Stored items from a collection:
'''
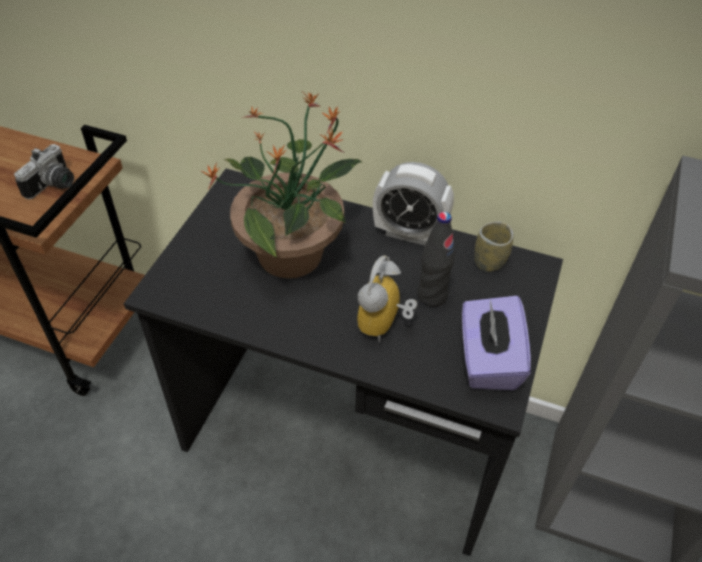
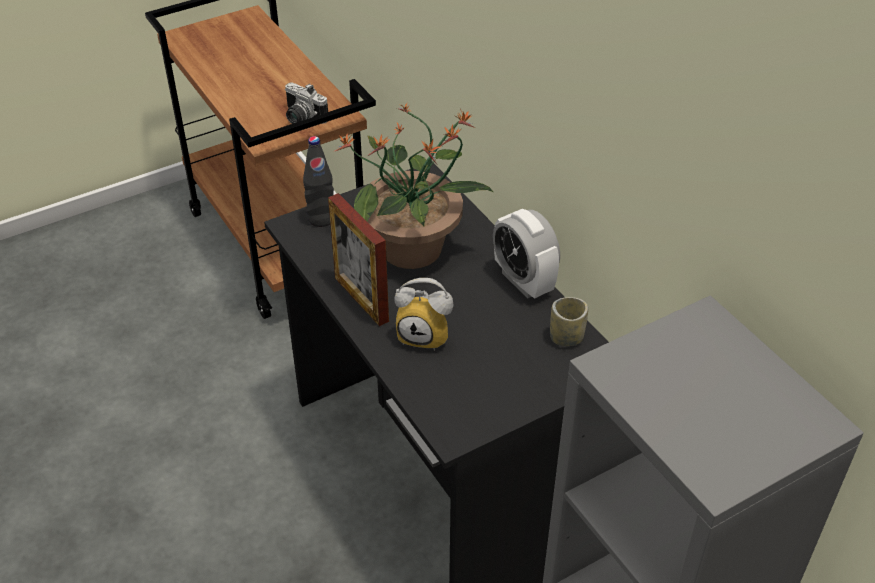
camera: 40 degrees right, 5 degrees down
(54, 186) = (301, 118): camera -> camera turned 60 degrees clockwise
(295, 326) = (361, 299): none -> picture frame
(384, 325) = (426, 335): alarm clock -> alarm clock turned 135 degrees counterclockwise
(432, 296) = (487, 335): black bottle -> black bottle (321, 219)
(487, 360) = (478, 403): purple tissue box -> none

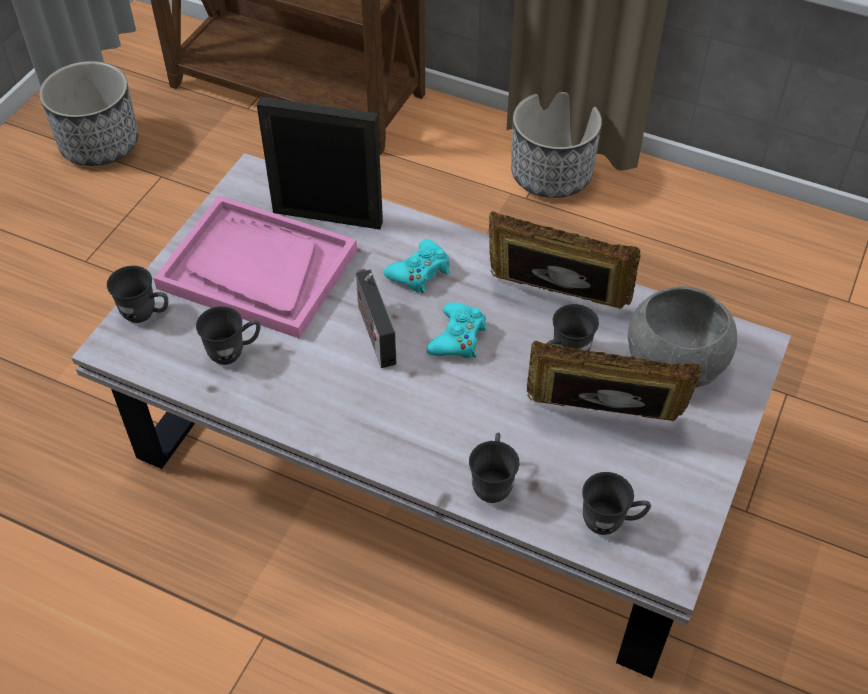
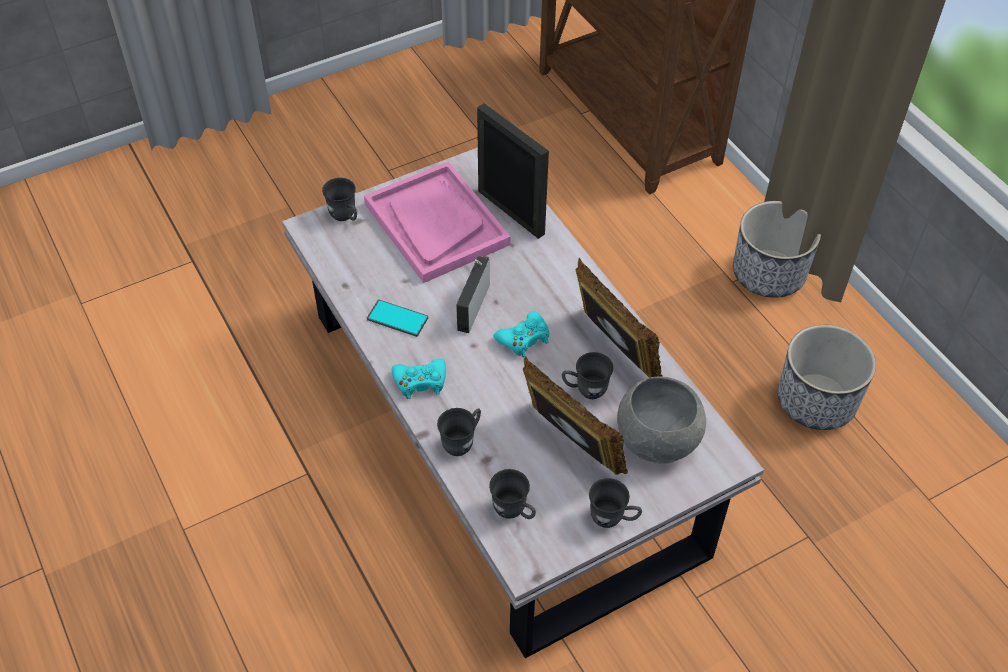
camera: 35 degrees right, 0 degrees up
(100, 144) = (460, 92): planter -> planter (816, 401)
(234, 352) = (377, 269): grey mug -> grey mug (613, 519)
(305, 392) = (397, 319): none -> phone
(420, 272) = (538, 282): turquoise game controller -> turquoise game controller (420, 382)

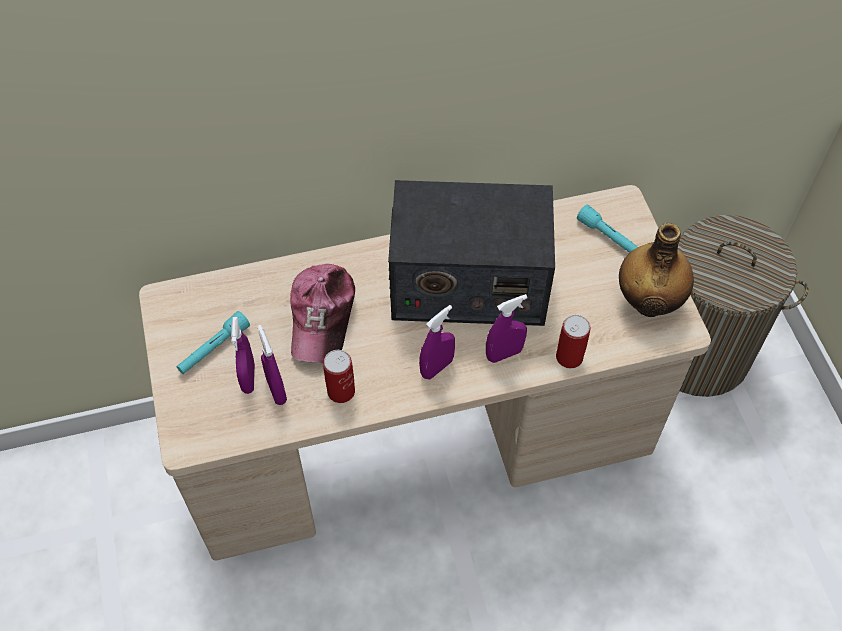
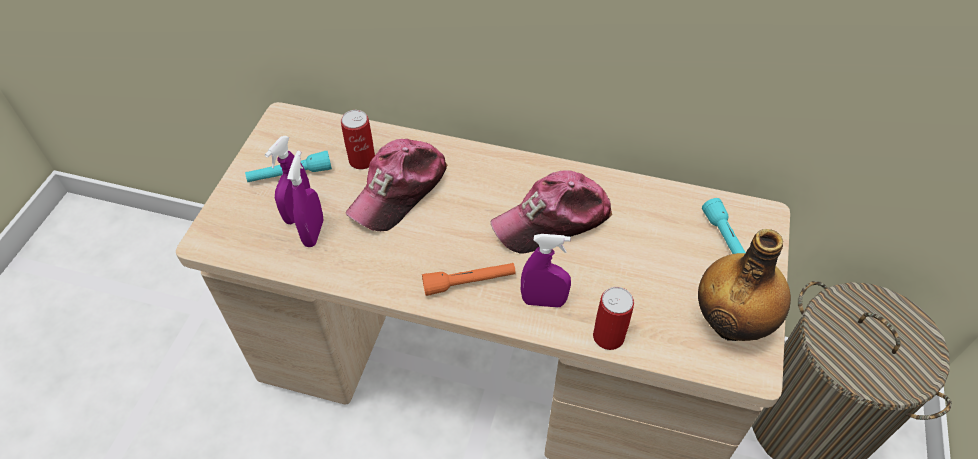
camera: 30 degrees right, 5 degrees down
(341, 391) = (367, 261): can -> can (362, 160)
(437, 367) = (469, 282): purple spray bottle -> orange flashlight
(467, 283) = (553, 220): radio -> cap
'''
Task item:
Repeat all the data as it stands, dropping any images it holds.

Exercise answer:
camera: 40 degrees right, 5 degrees down
(54, 186) = (301, 118): camera -> camera turned 60 degrees clockwise
(295, 326) = (361, 299): none -> picture frame
(384, 325) = (426, 335): alarm clock -> alarm clock turned 135 degrees counterclockwise
(432, 296) = (487, 335): black bottle -> black bottle (321, 219)
(487, 360) = (478, 403): purple tissue box -> none

camera: 35 degrees right, 0 degrees up
(100, 144) = (460, 92): planter -> planter (816, 401)
(234, 352) = (377, 269): grey mug -> grey mug (613, 519)
(305, 392) = (397, 319): none -> phone
(420, 272) = (538, 282): turquoise game controller -> turquoise game controller (420, 382)

camera: 30 degrees right, 5 degrees down
(341, 391) = (367, 261): can -> can (362, 160)
(437, 367) = (469, 282): purple spray bottle -> orange flashlight
(467, 283) = (553, 220): radio -> cap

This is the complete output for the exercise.